The objectives: Familiarize myself with the Andean bear conservation project (see Missing Camera: The Work of a Bear?), the field site, and the communities of Rio La Leche watershed and begin formulating education and outreach initiatives to involve affected Peruvian communities in the conservation of Andean bears and the tropical dry forest ecosystem in this region of northern Peru. Was I ready to go? You bet. I’ve recently come to the conclusion that I’ve been gearing up for an opportunity like this my whole life, though I didn’t know what I was preparing myself for.

Here’s what my resume says, in a nutshell: degrees in biological anthropology and evolutionary biology, 14 years of teaching experience, and 8 years science research experience. Here’s what my brain says: This is happening to me?! It is a dream come true that all of my hard work has culminated in the opportunity to utilize my skills to bridge the gap between conservation biology research and the public. This is not to say it wasn’t all a little bit overwhelming, as this is my first project of the sort. But I’ve taught many different types of students, I’ve traveled to several foreign countries, I understand the science, and I’m pretty good at thinking on my toes. Also, I like people, and I like nature. A lot. What more did I need?

The view from the highway on the way to Batan Grande. Those hills in the distance are prime Andean bear habitat. Those trees in the foreground are prime Andean bear feeding grounds. Yeah, I’d say the bears are impacted by human activities.

Traveling to Batan Grande, the big town of Rio La Leche, is not so bad, especially compared to other educators and their extremely remote field sites (see Making Progress toward Monkey Conservation in Vietnam). Two flights and a taxi, and I’m in Batan Grande, a town that gets its name from a pre-Incan society that used large stone anvils to grind ore. The town is moderately rustic, with a few paved roads and mainly dirt-floored homes, but modern in the universality of running water, electricity, and the cell phone (seriously, everyone has a cell phone). I am greeted at the Spectacled (Andean) Bear Conservation Center by three Weimaraners (the resident watchdogs), the Peruvian field team members, and their family. This is where I am to spend the week, as this project works in collaboration with the Spectacled Bear Conservation Society.

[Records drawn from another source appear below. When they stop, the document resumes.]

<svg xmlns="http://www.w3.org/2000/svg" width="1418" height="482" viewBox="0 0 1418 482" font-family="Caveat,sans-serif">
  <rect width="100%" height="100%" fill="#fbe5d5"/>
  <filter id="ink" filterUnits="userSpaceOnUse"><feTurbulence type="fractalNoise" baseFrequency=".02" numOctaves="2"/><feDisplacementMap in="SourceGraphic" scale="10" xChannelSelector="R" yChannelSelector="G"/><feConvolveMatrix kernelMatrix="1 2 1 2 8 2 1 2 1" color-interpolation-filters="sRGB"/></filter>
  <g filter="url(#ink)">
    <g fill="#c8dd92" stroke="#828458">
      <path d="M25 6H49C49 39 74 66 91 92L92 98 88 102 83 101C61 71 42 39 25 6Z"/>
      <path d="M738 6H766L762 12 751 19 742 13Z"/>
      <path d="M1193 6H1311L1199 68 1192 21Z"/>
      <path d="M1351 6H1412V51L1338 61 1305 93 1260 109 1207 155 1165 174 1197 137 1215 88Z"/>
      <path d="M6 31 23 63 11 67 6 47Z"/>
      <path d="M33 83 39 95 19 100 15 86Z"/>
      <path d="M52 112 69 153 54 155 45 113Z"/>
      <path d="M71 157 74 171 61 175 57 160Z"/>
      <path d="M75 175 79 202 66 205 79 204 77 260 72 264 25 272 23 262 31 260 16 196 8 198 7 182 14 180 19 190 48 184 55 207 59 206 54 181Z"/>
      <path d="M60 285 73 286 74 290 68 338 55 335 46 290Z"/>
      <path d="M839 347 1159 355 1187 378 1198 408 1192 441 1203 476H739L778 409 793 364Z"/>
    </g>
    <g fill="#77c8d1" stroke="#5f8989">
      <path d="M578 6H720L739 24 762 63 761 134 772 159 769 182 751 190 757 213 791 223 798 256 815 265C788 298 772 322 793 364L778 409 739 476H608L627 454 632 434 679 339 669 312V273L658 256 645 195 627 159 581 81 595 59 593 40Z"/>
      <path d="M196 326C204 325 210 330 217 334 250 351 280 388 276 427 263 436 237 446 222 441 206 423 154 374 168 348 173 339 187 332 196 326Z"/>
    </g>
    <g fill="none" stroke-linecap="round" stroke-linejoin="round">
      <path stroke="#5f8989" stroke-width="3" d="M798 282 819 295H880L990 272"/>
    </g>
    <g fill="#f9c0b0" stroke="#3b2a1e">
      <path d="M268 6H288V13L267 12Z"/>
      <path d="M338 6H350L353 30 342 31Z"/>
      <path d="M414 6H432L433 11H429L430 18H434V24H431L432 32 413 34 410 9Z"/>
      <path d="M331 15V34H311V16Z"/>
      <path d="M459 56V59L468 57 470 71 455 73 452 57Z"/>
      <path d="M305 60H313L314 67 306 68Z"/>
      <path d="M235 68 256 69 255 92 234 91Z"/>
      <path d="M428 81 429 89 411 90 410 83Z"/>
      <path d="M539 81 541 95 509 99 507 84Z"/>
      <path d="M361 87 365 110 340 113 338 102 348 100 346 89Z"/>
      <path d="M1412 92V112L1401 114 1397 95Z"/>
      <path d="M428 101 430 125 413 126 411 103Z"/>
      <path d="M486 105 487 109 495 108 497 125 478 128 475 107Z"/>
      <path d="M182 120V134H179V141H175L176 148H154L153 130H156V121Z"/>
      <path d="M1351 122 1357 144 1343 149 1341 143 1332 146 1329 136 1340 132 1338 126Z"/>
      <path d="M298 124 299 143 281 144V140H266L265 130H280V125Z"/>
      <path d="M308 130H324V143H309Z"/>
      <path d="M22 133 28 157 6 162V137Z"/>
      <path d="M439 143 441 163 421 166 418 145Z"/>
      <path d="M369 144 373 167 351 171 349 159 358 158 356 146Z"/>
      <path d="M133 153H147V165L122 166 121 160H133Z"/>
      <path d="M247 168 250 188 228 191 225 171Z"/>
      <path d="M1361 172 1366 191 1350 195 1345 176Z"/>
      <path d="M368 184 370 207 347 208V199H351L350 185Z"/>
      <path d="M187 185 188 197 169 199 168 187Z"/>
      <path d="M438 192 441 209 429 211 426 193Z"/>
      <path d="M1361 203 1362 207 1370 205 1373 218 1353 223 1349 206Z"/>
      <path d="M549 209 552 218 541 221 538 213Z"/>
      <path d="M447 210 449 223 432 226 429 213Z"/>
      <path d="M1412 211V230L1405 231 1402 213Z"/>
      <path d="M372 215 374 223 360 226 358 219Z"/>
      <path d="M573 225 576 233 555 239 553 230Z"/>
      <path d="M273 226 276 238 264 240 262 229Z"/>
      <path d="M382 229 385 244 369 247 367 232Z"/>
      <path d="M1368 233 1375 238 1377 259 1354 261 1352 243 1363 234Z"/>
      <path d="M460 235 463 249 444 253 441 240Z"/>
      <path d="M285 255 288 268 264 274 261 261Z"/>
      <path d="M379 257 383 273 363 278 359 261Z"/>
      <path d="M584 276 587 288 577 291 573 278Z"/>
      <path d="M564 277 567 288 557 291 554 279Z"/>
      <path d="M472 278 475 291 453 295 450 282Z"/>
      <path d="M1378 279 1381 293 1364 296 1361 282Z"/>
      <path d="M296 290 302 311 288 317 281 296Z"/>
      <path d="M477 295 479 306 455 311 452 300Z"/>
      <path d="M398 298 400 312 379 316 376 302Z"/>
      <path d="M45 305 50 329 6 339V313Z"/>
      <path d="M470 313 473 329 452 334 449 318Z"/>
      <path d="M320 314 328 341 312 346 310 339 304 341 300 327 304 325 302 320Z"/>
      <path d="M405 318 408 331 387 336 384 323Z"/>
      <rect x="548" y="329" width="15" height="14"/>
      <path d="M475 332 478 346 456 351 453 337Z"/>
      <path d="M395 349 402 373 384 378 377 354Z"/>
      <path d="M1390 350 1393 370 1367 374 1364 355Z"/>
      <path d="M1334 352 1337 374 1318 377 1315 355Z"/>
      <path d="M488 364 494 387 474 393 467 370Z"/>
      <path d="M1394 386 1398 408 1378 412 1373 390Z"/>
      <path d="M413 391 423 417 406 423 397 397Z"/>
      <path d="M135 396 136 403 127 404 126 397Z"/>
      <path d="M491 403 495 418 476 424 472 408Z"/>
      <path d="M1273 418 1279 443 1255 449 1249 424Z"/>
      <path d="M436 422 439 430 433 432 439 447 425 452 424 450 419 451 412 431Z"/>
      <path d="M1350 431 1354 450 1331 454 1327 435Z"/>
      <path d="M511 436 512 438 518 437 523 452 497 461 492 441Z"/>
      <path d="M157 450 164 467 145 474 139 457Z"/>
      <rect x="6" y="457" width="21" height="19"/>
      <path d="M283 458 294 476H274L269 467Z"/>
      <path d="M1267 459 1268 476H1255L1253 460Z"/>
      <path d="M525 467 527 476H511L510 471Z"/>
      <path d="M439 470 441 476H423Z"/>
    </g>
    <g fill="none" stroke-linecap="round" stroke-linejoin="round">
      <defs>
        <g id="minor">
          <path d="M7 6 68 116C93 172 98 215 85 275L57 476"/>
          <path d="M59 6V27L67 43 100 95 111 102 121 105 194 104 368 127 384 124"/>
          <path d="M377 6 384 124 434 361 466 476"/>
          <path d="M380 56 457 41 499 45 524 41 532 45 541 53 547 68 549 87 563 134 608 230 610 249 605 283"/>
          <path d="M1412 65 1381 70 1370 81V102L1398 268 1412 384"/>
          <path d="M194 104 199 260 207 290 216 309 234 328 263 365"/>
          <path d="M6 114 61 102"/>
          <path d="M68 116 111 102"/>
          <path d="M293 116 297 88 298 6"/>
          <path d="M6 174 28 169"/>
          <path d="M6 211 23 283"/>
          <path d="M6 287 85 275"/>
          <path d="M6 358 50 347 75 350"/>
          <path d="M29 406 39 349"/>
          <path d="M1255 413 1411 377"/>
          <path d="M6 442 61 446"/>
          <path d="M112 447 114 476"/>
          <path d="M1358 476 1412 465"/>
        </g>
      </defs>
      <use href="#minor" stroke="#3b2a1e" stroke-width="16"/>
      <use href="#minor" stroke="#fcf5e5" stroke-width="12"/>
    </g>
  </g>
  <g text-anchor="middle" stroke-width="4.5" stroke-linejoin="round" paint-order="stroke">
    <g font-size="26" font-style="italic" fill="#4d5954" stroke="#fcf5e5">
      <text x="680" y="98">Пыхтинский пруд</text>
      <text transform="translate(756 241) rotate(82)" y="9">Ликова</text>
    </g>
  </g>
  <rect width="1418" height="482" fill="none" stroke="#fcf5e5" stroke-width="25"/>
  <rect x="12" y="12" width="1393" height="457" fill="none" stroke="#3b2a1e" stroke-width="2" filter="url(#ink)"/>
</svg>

A small, steadfast population of the bears lives in the foothills of the western slope of the Andes, very close to the communities of Rio La Leche, and the bears are hugely impacted by human activities. Deforestation, habitat degradation, and illegal hunting are some of the major threats faced by the bears and the tropical dry forest ecosystem. To combat these issues, the plan is to educate the communities about the forest to help increase how much local people value their nature and to provide them with tools to improve their lives in ways that help reduce the impact on the surrounding ecosystem. That’s my job: to take the cutting-edge research uncovered by Russ Van Horn and the small team of Peruvian para-biologists to the people and help ensure long-term sustainability of conservation measures. I am here now, and my mission began 11 hours ago when I boarded a plane from Los Angeles to Lima. I don’t like to wish people good luck because I rarely feel that anything is about luck. So instead, wish me a sound mind and a steadfast heart, and I’ll let you know how it goes.

Samantha Young is a conservation educator for the San Diego Zoo Institute for Conservation Research.